残された私は特にすることもなく、近くであぐらをかいている男に話しかけた。
「この島に……マツの島にいる間に、誰か変わったものを見聞きしなかったか」
「ふむ、さっきも言ったが、空が目まぐるしく変わる。天候も、見た感じの時刻もな」
あとはなあ……、と、男たちは記憶をたぐり寄せるように首を傾げる。
「島自体がなんだかぼんやりしてるな。小屋を立てる材料を集めるのに歩き回ったんだが、なんだか、足元が頼りないんだ
「距離感は掴みにくいし、ぐるぐる迷うし。ふときづきゃ足下が崖になってて、落っこちかけるしなぁ」
「あ、あと……、いや、なんでもない」
「ワタリ様に関わることは?」
私が問いかけると、言いかけた男は驚いたように眉を上げた。
「あぁ、知ってんのか。そう、ずっと、薄っすらあの方の気配がするんだよな」
「見られてるみたいなって言うか……、あの方を目の前にして、車座で話聞いてた時と同じ心持ちがするんだ。変な感じだけど、懐かしいもんだな」
壮年の男は皺の刻まれた目をどこか嬉しそうに細めた。他の漁師たちも、口々に喋り立てる。

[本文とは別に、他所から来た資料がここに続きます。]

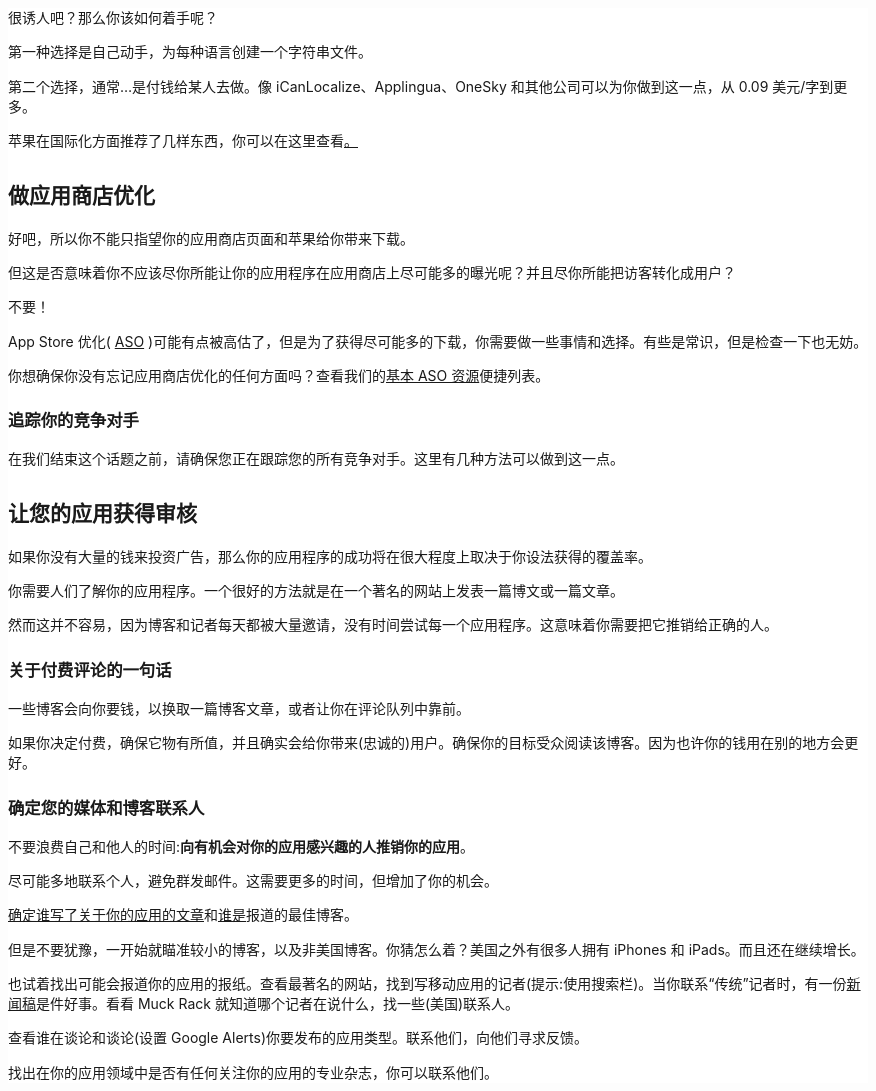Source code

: 很诱人吧？那么你该如何着手呢？

第一种选择是自己动手，为每种语言创建一个字符串文件。

第二个选择，通常…是付钱给某人去做。像 iCanLocalize、Applingua、OneSky 和其他公司可以为你做到这一点，从 0.09 美元/字到更多。

苹果在国际化方面推荐了几样东西，你可以在这里查看[。](https://developer.apple.com/internationalization/ "Build Apps for the World")

## 做应用商店优化

好吧，所以你不能只指望你的应用商店页面和苹果给你带来下载。

但这是否意味着你不应该尽你所能让你的应用程序在应用商店上尽可能多的曝光呢？并且尽你所能把访客转化成用户？

不要！

App Store 优化( [ASO](https://www.apptamin.com/app-store-optimization/ "App Store Optimization 101") )可能有点被高估了，但是为了获得尽可能多的下载，你需要做一些事情和选择。有些是常识，但是检查一下也无妨。

你想确保你没有忘记应用商店优化的任何方面吗？查看我们的[基本 ASO 资源](https://www.apptamin.com/blog/aso-resources-list/)便捷列表。

### 追踪你的竞争对手

在我们结束这个话题之前，请确保您正在跟踪您的所有竞争对手。这里有几种方法可以做到这一点。

## 让您的应用获得审核

如果你没有大量的钱来投资广告，那么你的应用程序的成功将在很大程度上取决于你设法获得的覆盖率。

你需要人们了解你的应用程序。一个很好的方法就是在一个著名的网站上发表一篇博文或一篇文章。

然而这并不容易，因为博客和记者每天都被大量邀请，没有时间尝试每一个应用程序。这意味着你需要把它推销给正确的人。

### 关于付费评论的一句话

一些博客会向你要钱，以换取一篇博客文章，或者让你在评论队列中靠前。

如果你决定付费，确保它物有所值，并且确实会给你带来(忠诚的)用户。确保你的目标受众阅读该博客。因为也许你的钱用在别的地方会更好。

### 确定您的媒体和博客联系人

不要浪费自己和他人的时间:**向有机会对你的应用感兴趣的人推销你的应用**。

尽可能多地联系个人，避免群发邮件。这需要更多的时间，但增加了你的机会。

[确定谁写了关于你的应用的文章](/blog/press-blog-contacts/ "How To Find Press And Blog Contacts For Your App")和[谁是](http://www.quora.com/Where-are-the-major-blogs-for-reviewing-iPhone-apps "Quora: Best blogs to get your app reviewed")报道的最佳博客。

但是不要犹豫，一开始就瞄准较小的博客，以及非美国博客。你猜怎么着？美国之外有很多人拥有 iPhones 和 iPads。而且还在继续增长。

也试着找出可能会报道你的应用的报纸。查看最著名的网站，找到写移动应用的记者(提示:使用搜索栏)。当你联系“传统”记者时，有一份[新闻稿](/blog/write-press-release-app-launch/ "How To Write A Press Release For Your App Launch")是件好事。看看 Muck Rack 就知道哪个记者在说什么，找一些(美国)联系人。

查看谁在谈论和谈论(设置 Google Alerts)你要发布的应用类型。联系他们，向他们寻求反馈。

找出在你的应用领域中是否有任何关注你的应用的专业杂志，你可以联系他们。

「ワタリ様はここら海のことは何でも知ってたよ。この時間に船出しちゃいかんとかさ」
「それこそ、このマツの島の伝説をよく話してくれたのもあの方だ。困った時には助けてくれるが、頼りにはするなと何度もな」
「実際、島に助けられたんだな、おれたちは。感謝しないと」
男たちは笑い合う。と、小屋の外で足音がした。